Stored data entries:
■ ■ ■ ■

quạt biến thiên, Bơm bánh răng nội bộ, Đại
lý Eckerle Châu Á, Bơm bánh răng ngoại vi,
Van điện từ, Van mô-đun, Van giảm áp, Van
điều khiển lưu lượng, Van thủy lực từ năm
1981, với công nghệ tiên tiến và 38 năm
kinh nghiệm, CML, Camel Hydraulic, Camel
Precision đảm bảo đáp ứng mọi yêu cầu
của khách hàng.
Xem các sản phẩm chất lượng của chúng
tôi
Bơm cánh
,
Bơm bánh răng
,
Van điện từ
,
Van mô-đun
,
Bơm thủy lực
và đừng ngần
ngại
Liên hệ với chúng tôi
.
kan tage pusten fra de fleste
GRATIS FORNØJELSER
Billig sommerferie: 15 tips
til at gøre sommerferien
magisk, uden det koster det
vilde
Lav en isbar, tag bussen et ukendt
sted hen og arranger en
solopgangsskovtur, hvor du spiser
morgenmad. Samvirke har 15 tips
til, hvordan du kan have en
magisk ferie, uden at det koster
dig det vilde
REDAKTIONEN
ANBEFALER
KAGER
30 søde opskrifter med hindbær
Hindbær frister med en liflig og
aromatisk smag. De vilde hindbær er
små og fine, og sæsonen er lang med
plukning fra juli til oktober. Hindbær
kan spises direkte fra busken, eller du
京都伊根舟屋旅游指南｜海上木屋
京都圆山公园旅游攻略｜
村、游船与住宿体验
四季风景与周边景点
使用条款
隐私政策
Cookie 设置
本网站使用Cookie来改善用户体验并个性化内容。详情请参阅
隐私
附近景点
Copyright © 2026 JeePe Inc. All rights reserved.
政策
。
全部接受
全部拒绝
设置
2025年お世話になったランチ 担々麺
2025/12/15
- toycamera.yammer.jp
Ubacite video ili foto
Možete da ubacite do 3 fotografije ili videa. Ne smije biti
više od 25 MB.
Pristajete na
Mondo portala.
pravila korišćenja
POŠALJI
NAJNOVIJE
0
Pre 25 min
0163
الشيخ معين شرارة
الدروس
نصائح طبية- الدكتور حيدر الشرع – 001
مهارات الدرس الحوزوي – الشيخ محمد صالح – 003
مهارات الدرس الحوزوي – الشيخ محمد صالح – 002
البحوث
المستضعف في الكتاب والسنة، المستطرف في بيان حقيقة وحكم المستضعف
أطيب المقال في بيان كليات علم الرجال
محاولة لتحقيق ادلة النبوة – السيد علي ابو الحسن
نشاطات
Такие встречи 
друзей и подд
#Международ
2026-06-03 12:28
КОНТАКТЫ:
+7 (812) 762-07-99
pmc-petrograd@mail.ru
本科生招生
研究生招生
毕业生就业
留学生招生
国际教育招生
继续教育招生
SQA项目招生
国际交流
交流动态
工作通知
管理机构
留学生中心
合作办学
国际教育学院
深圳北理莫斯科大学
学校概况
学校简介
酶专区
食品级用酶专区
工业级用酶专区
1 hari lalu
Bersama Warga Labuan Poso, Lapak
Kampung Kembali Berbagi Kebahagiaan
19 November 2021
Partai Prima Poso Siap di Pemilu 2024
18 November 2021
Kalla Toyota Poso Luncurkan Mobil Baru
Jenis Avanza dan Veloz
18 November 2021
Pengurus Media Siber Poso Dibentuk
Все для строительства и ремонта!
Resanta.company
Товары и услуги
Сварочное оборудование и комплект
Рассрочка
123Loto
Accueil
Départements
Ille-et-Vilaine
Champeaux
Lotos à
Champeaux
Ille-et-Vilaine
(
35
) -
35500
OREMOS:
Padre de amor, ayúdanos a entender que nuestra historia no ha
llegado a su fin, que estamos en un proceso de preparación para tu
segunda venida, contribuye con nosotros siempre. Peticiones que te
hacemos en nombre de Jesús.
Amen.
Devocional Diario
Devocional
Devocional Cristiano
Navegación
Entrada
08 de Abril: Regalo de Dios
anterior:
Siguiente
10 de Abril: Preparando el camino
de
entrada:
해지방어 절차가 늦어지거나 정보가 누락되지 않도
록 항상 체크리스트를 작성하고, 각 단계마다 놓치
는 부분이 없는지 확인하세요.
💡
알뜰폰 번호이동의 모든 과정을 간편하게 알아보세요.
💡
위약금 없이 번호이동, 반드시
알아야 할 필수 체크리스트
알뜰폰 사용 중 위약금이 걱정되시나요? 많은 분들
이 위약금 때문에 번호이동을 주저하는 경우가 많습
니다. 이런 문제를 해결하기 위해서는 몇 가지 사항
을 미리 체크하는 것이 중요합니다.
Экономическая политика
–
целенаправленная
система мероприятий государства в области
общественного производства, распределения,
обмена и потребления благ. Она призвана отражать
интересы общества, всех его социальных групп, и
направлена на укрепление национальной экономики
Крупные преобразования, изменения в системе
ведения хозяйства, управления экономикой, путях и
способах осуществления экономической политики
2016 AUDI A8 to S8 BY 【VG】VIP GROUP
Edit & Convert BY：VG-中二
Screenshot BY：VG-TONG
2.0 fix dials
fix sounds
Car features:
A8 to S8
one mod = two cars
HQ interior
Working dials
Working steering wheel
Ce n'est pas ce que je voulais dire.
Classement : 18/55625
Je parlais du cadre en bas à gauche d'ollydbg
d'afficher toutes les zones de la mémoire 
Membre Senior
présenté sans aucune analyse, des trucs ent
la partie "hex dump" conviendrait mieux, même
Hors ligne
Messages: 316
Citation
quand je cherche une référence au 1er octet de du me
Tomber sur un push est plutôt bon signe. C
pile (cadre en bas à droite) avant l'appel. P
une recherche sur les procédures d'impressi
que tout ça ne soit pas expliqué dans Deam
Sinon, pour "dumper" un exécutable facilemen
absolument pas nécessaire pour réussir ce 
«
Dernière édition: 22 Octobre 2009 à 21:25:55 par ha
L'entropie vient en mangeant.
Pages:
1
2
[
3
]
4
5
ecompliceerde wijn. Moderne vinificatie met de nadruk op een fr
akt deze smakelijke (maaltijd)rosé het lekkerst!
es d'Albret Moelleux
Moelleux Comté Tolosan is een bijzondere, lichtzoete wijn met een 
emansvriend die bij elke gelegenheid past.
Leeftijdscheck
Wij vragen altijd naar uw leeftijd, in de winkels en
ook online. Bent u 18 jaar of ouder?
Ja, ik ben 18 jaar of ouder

■ ■ ■ ■

List all lines from the entries that include the word "بيان".

المستضعف في الكتاب والسنة، المستطرف في بيان حقيقة وحكم المستضعف
أطيب المقال في بيان كليات علم الرجال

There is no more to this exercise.